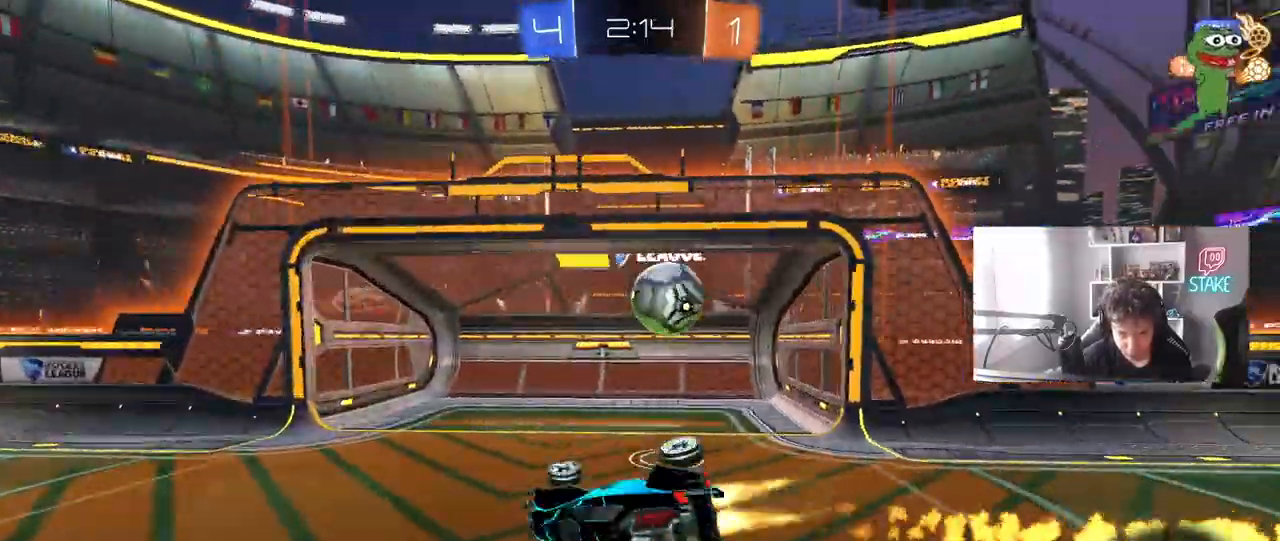
{"keys": ["d", "space", "tab"], "mouse": [], "mouse_move": "still", "events": [[83, "mouse_left", "up"], [167, "d", "up"], [167, "s", "up"], [167, "shift", "up"], [217, "d", "down"], [450, "space", "down"], [450, "tab", "down"]]}
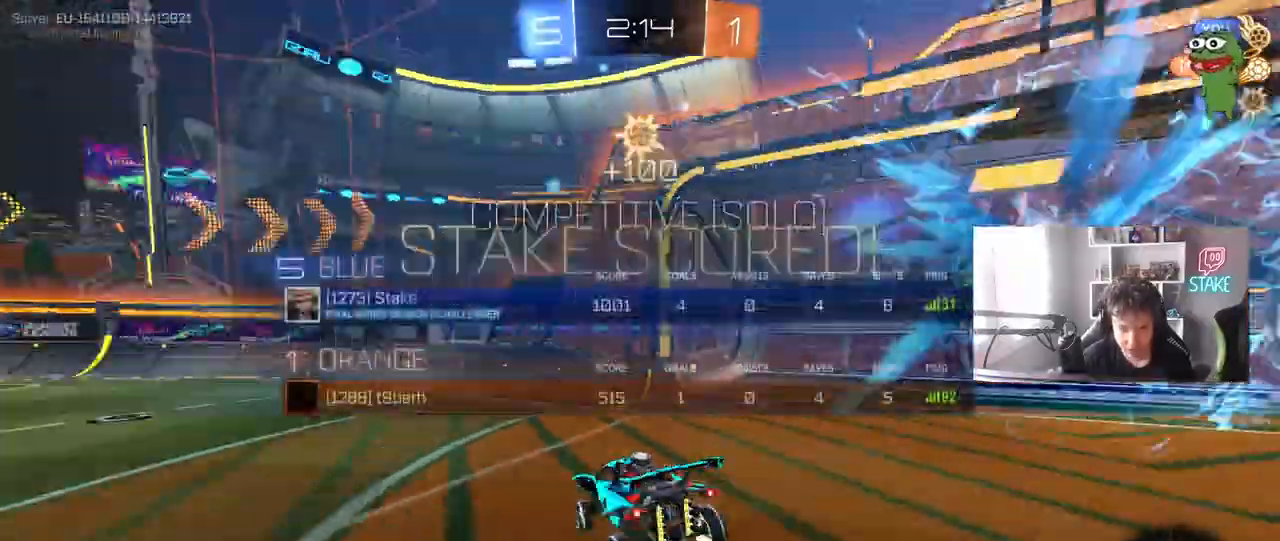
{"keys": ["d", "tab"], "mouse": [], "mouse_move": "still", "events": [[50, "space", "up"]]}
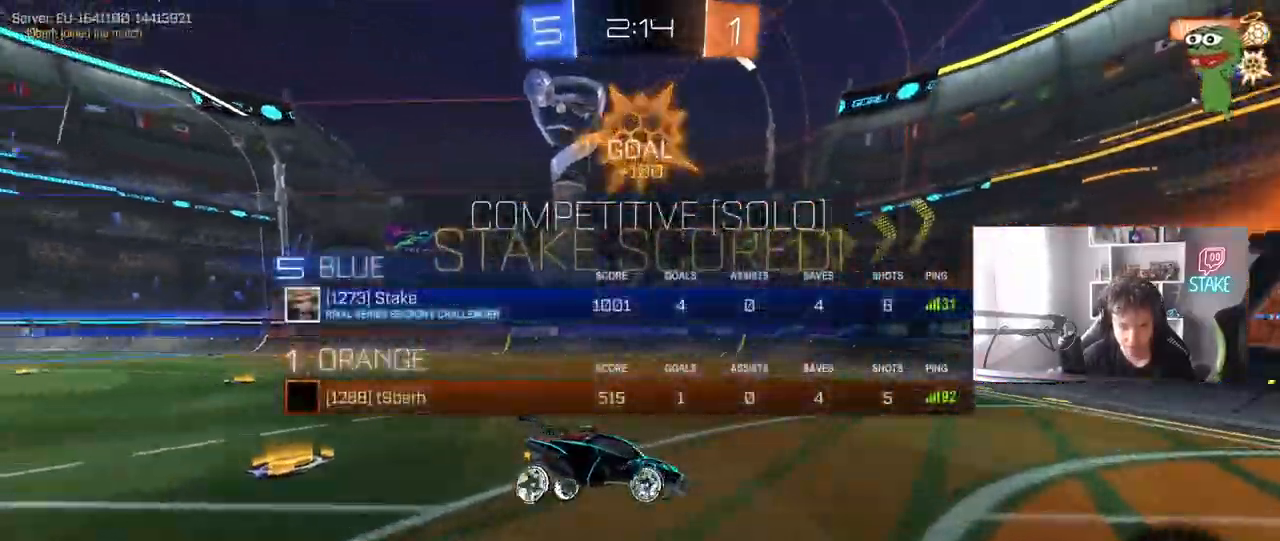
{"keys": ["a", "d", "q"], "mouse": [], "mouse_move": "still", "events": [[17, "s", "down"], [100, "tab", "up"], [200, "s", "up"], [350, "q", "down"], [433, "a", "down"]]}
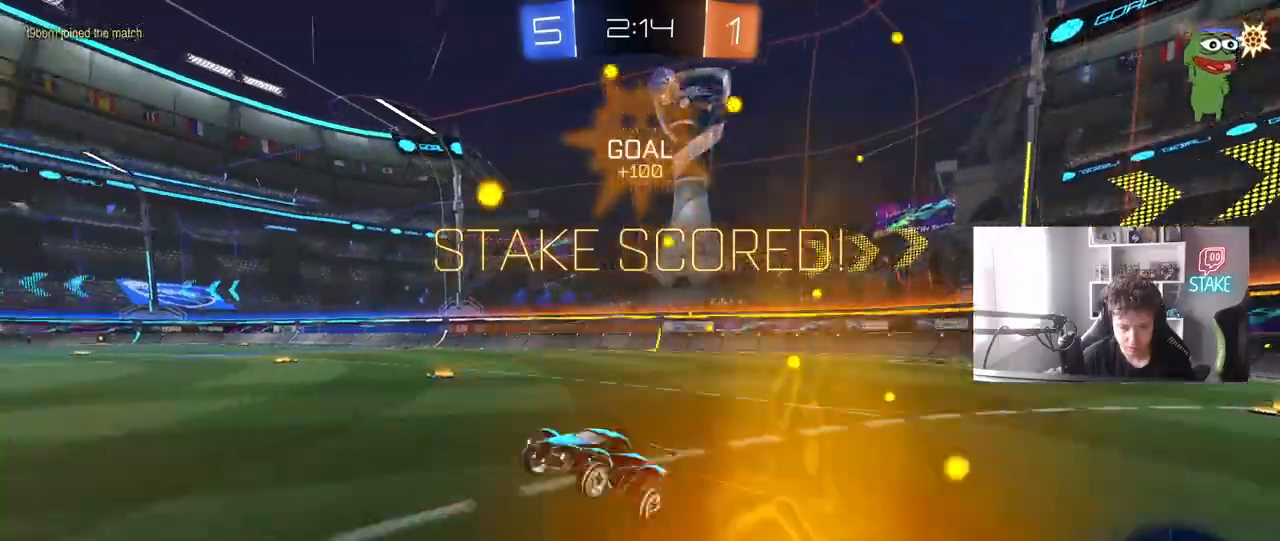
{"keys": ["d"], "mouse": [], "mouse_move": "still", "events": [[167, "a", "up"], [217, "q", "up"], [367, "mouse_right", "down"], [450, "mouse_right", "up"]]}
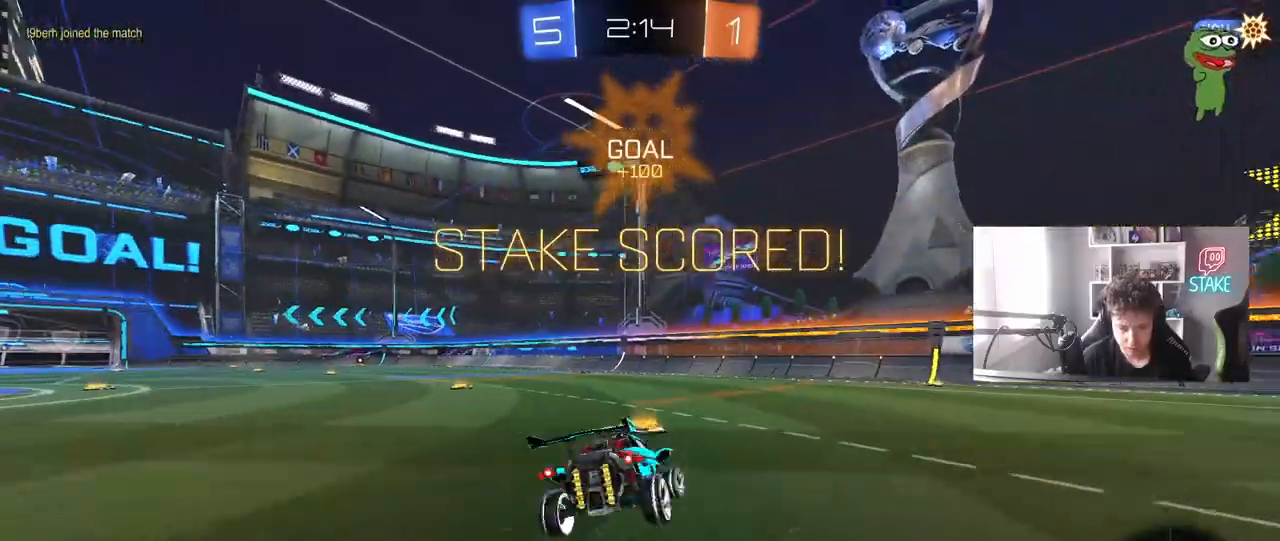
{"keys": ["a", "shift", "w"], "mouse": [], "mouse_move": "still", "events": [[50, "mouse_left", "down"], [283, "mouse_left", "up"], [367, "d", "up"], [417, "a", "down"], [417, "w", "down"], [467, "shift", "down"]]}
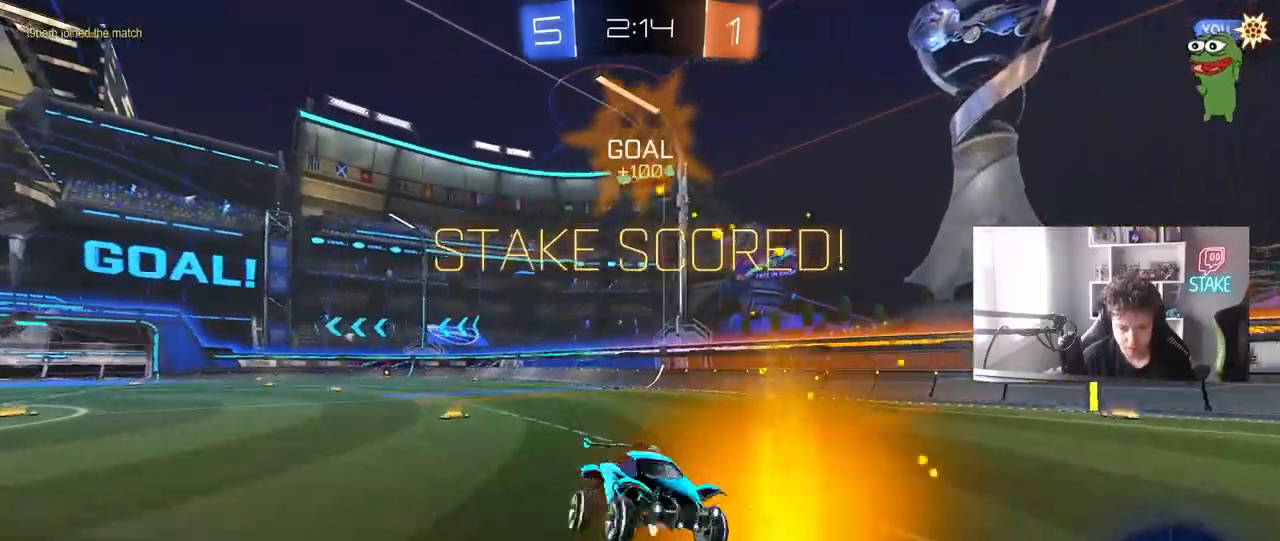
{"keys": ["d", "s", "shift"], "mouse": ["right"], "mouse_move": "still", "events": [[67, "a", "up"], [200, "w", "up"], [250, "d", "down"], [300, "mouse_right", "down"], [300, "s", "down"], [383, "mouse_right", "up"], [483, "mouse_right", "down"]]}
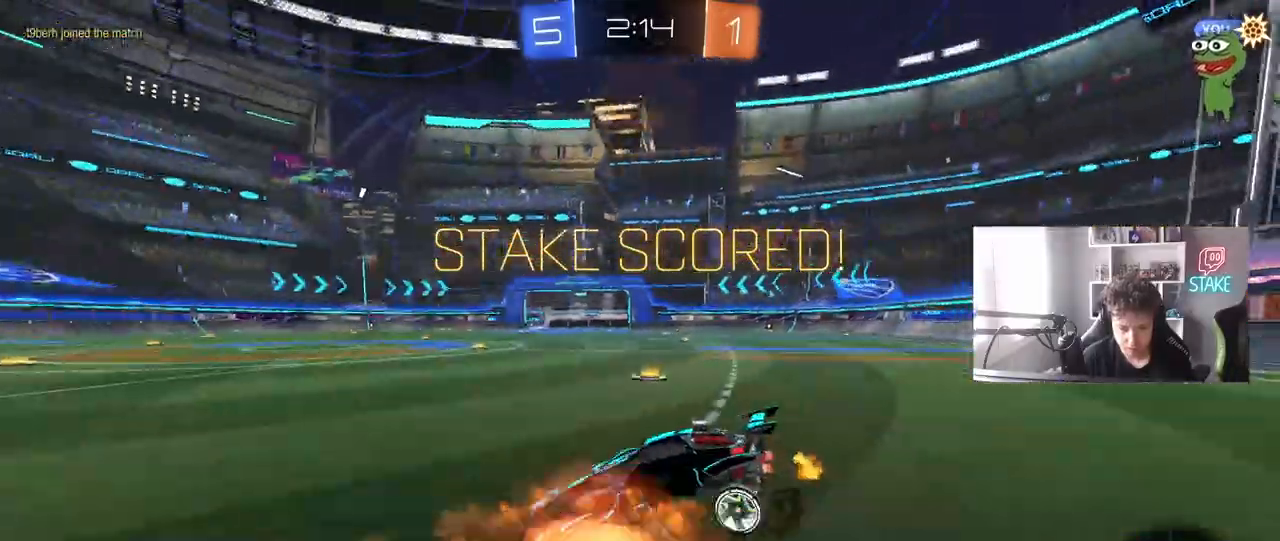
{"keys": ["d", "shift", "w"], "mouse": [], "mouse_move": "still", "events": [[83, "mouse_right", "up"], [133, "mouse_right", "down"], [167, "s", "up"], [317, "mouse_right", "up"], [317, "w", "down"]]}
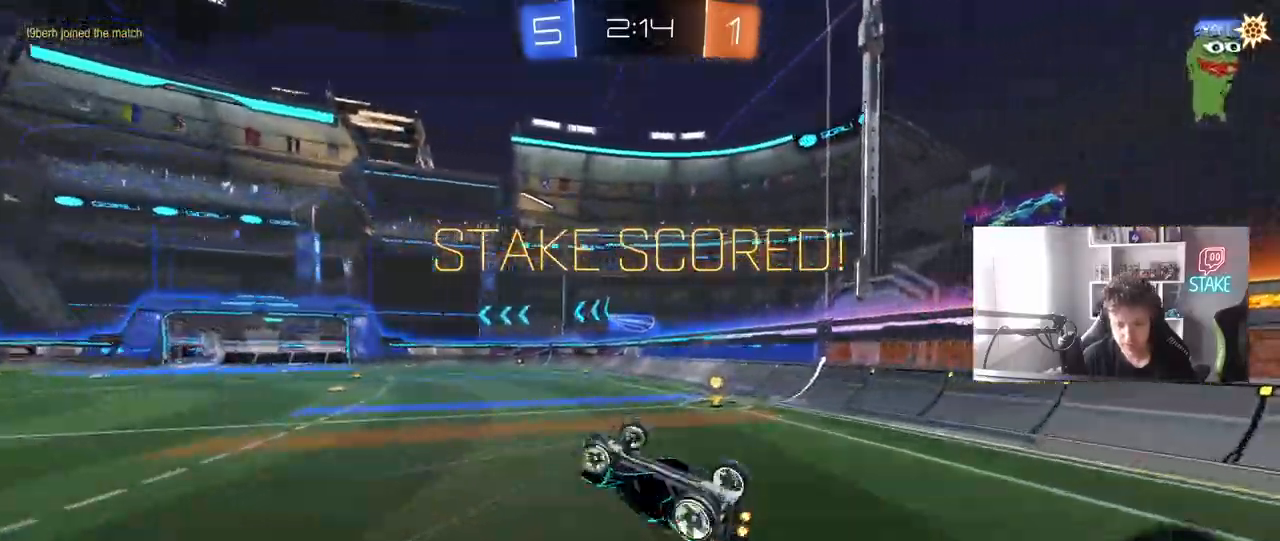
{"keys": ["d"], "mouse": [], "mouse_move": "still", "events": [[133, "w", "up"], [183, "d", "up"], [233, "a", "down"], [233, "shift", "up"], [383, "w", "down"], [417, "a", "up"], [467, "d", "down"], [467, "w", "up"]]}
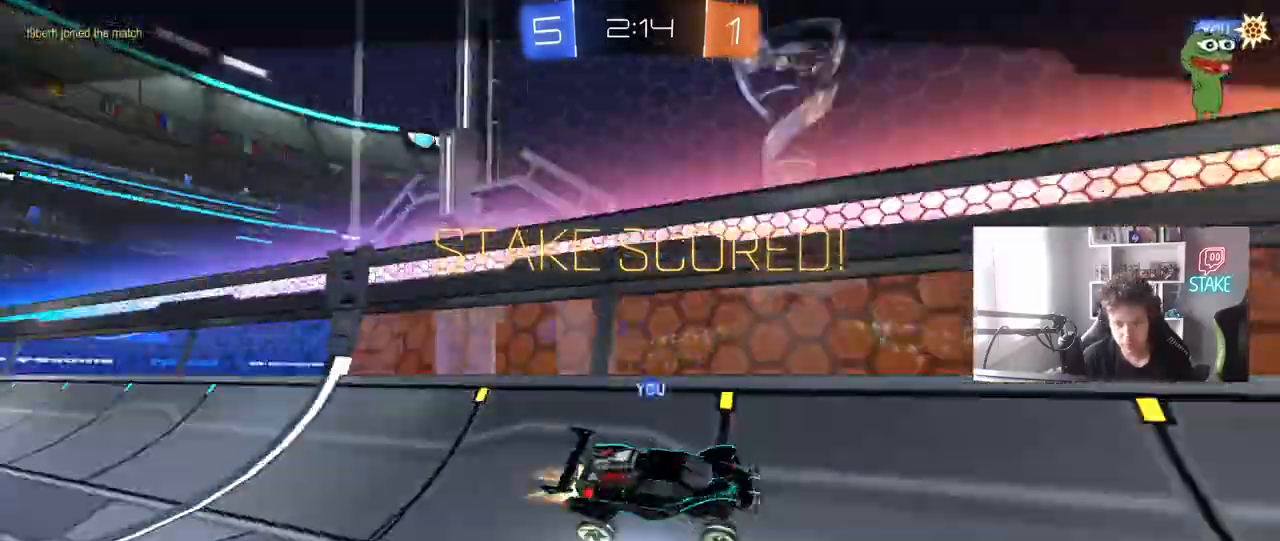
{"keys": [], "mouse": [], "mouse_move": "still", "events": [[150, "d", "up"]]}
◇ ◇ ◇ ◇ ◇ ◇ ◇
- Directions -
Skip every picture and transcribe the data above exactly.

- Response to this exercise -
{"keys": ["d", "space", "tab"], "mouse": [], "mouse_move": "still", "events": [[83, "mouse_left", "up"], [167, "d", "up"], [167, "s", "up"], [167, "shift", "up"], [217, "d", "down"], [450, "space", "down"], [450, "tab", "down"]]}
{"keys": ["d", "tab"], "mouse": [], "mouse_move": "still", "events": [[50, "space", "up"]]}
{"keys": ["a", "d", "q"], "mouse": [], "mouse_move": "still", "events": [[17, "s", "down"], [100, "tab", "up"], [200, "s", "up"], [350, "q", "down"], [433, "a", "down"]]}
{"keys": ["d"], "mouse": [], "mouse_move": "still", "events": [[167, "a", "up"], [217, "q", "up"], [367, "mouse_right", "down"], [450, "mouse_right", "up"]]}
{"keys": ["a", "shift", "w"], "mouse": [], "mouse_move": "still", "events": [[50, "mouse_left", "down"], [283, "mouse_left", "up"], [367, "d", "up"], [417, "a", "down"], [417, "w", "down"], [467, "shift", "down"]]}
{"keys": ["d", "s", "shift"], "mouse": ["right"], "mouse_move": "still", "events": [[67, "a", "up"], [200, "w", "up"], [250, "d", "down"], [300, "mouse_right", "down"], [300, "s", "down"], [383, "mouse_right", "up"], [483, "mouse_right", "down"]]}
{"keys": ["d", "shift", "w"], "mouse": [], "mouse_move": "still", "events": [[83, "mouse_right", "up"], [133, "mouse_right", "down"], [167, "s", "up"], [317, "mouse_right", "up"], [317, "w", "down"]]}
{"keys": ["d"], "mouse": [], "mouse_move": "still", "events": [[133, "w", "up"], [183, "d", "up"], [233, "a", "down"], [233, "shift", "up"], [383, "w", "down"], [417, "a", "up"], [467, "d", "down"], [467, "w", "up"]]}
{"keys": [], "mouse": [], "mouse_move": "still", "events": [[150, "d", "up"]]}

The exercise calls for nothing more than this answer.